◆ Exercise aim ◆
Every record needs to be repeated exactly; its pictures do not.
Material for this task below:
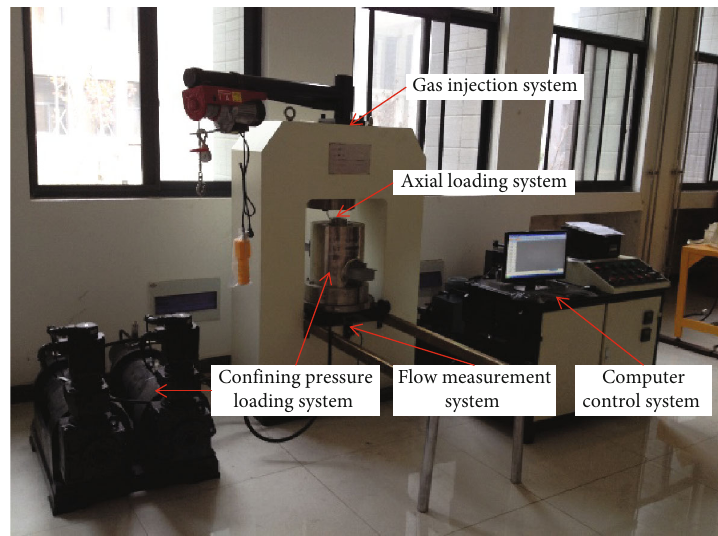
Figure 1: Three-axis servo seepage testing machine.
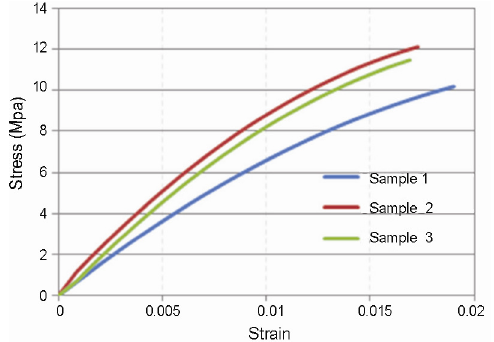
Fig. 3. Experimental tensile stress–strain relationships of WPC samples Table 1. Material parameters and mechanical properties of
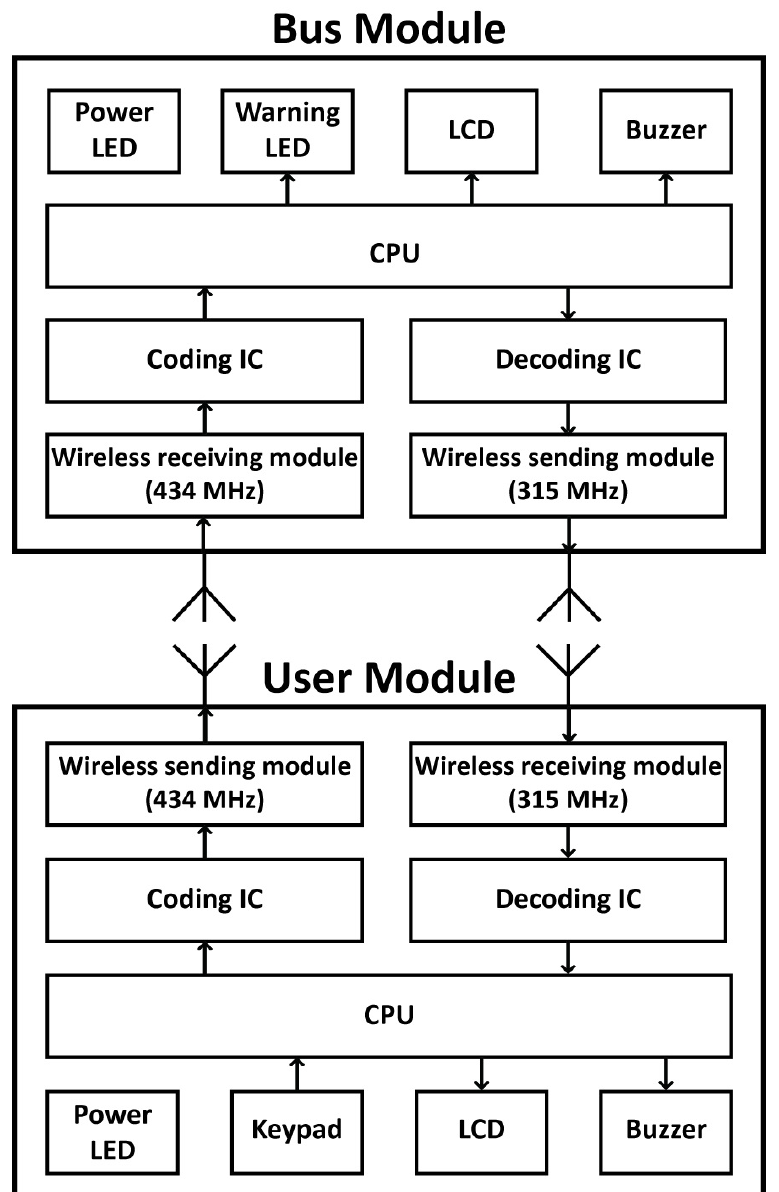
Figure 1. System framework of the user module and the bus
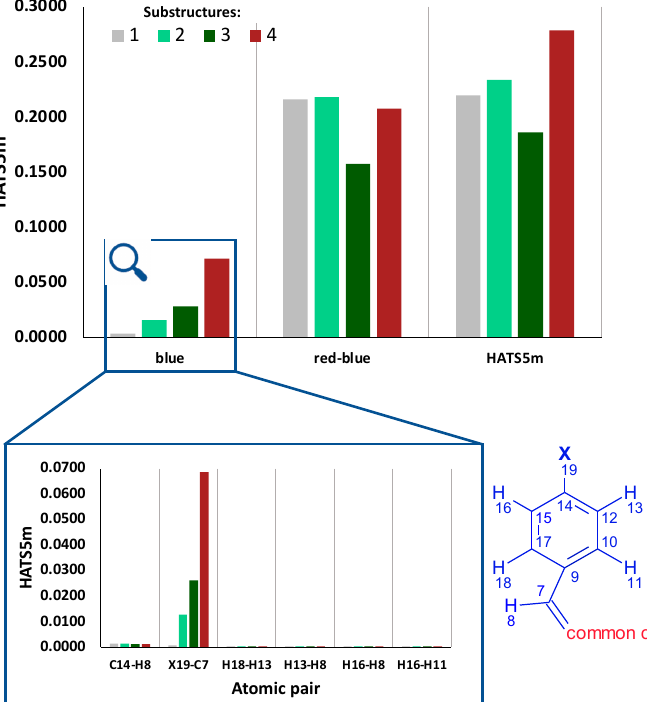
Figure 8. The contribution of intra- and inter-fragments effects in the HATS5m value. In magnification: the impact of atomic pairs in blue (R4) fragment on HATS5m value. The letter “X” represents the halogen atoms F, Cl, and Br in substructures 2, 3, and 4, respectively.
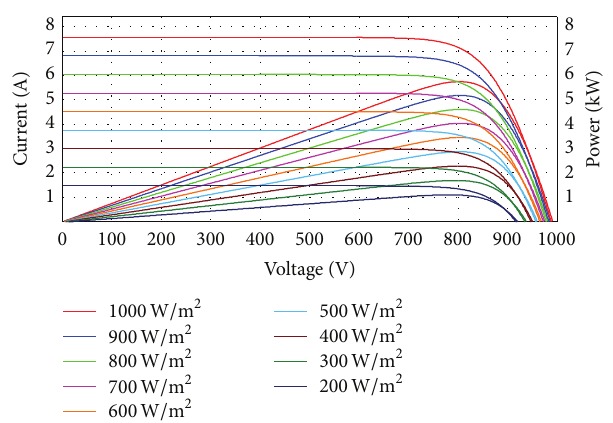
Figure 1: 𝐼 - 𝑉 and 𝑃 - 𝑉 curve with different irradiation.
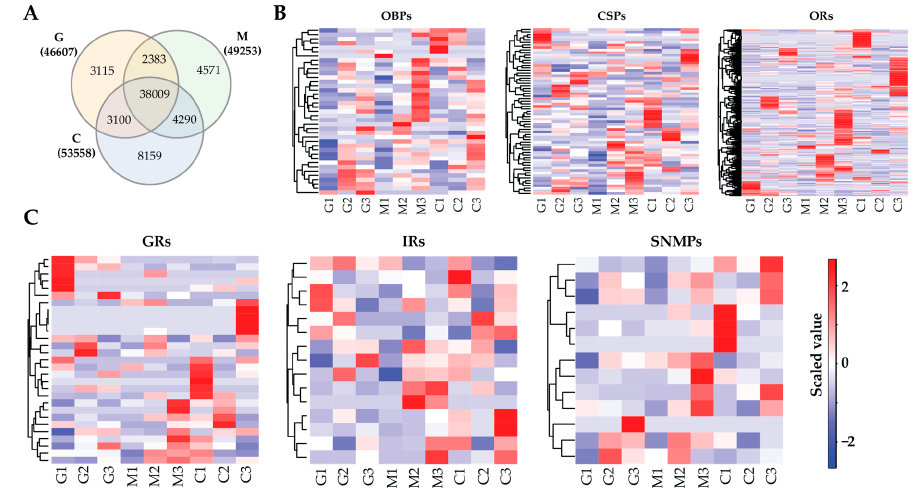
Figure 2. Expression levels of olfactory transcripts in the Ashmead insects. ( A ) Number of transcripts identified in the insects stimulated by three fruits. ( B ) Heat maps of the expression levels of OBP, CSP, and OR transcripts. ( C ) Heat maps showing the expression levels of transcripts encoding GRs, IRs, and SNMPs in the Ashmead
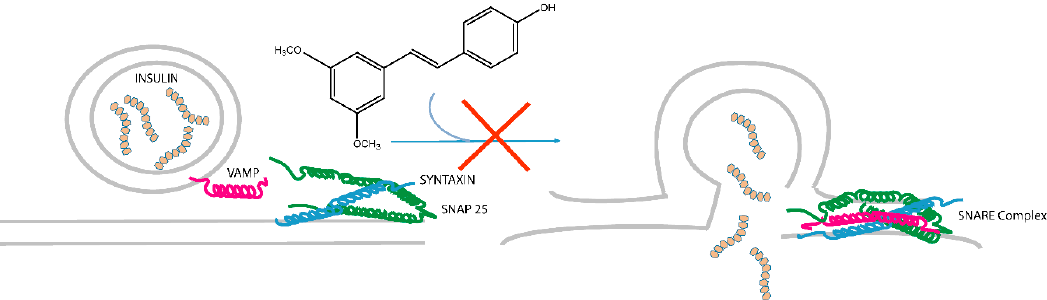
Figure 5. A schematic representation of PTS effect on the SNARE (Soluble NSF Attachment protein REceptor) complex assembly. PTS hampers (red cross) the assembly of STX-1/SNAP-25/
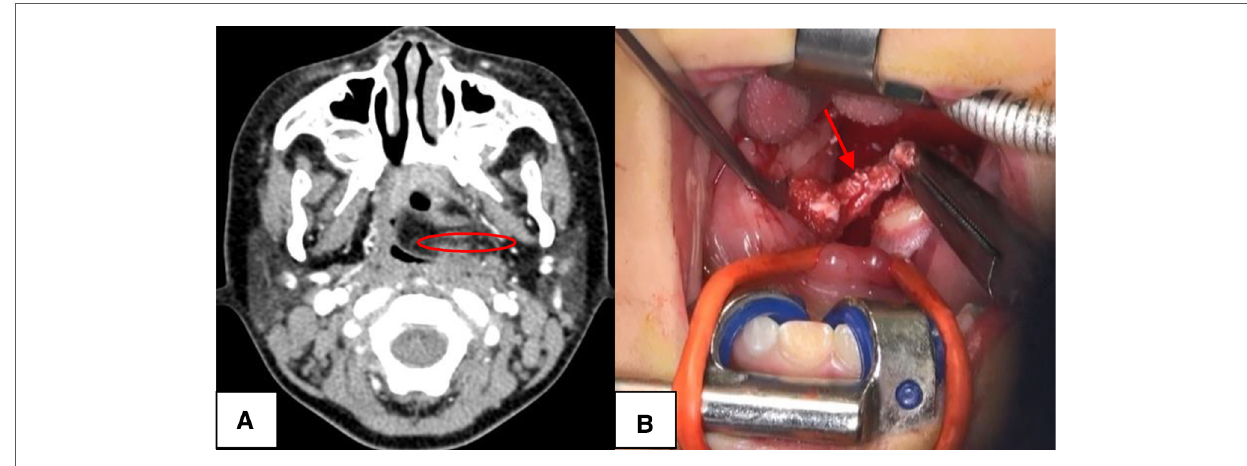
FIGURE 4 The Bailey type IV. ( A ) The lesion (red circle) was toward ipsilateral pharynx to end up to the palatine tonsil, blocking the oropharynx. ( B ) The case underwent complete surgical excision with ipsilateral tonsillectomy (red arrow), via external cervical approach combined with oral approach.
End of Material for this task.
◆ Solved exercise ◆
Figure 1: Three-axis servo seepage testing machine.
Fig. 3. Experimental tensile stress–strain relationships of WPC samples Table 1. Material parameters and mechanical properties of
Figure 1. System framework of the user module and the bus
Figure 8. The contribution of intra- and inter-fragments effects in the HATS5m value. In magnification: the impact of atomic pairs in blue (R4) fragment on HATS5m value. The letter “X” represents the halogen atoms F, Cl, and Br in substructures 2, 3, and 4, respectively.
Figure 1: 𝐼 - 𝑉 and 𝑃 - 𝑉 curve with different irradiation.
Figure 2. Expression levels of olfactory transcripts in the Ashmead insects. ( A ) Number of transcripts identified in the insects stimulated by three fruits. ( B ) Heat maps of the expression levels of OBP, CSP, and OR transcripts. ( C ) Heat maps showing the expression levels of transcripts encoding GRs, IRs, and SNMPs in the Ashmead
Figure 5. A schematic representation of PTS effect on the SNARE (Soluble NSF Attachment protein REceptor) complex assembly. PTS hampers (red cross) the assembly of STX-1/SNAP-25/
FIGURE 4 The Bailey type IV. ( A ) The lesion (red circle) was toward ipsilateral pharynx to end up to the palatine tonsil, blocking the oropharynx. ( B ) The case underwent complete surgical excision with ipsilateral tonsillectomy (red arrow), via external cervical approach combined with oral approach.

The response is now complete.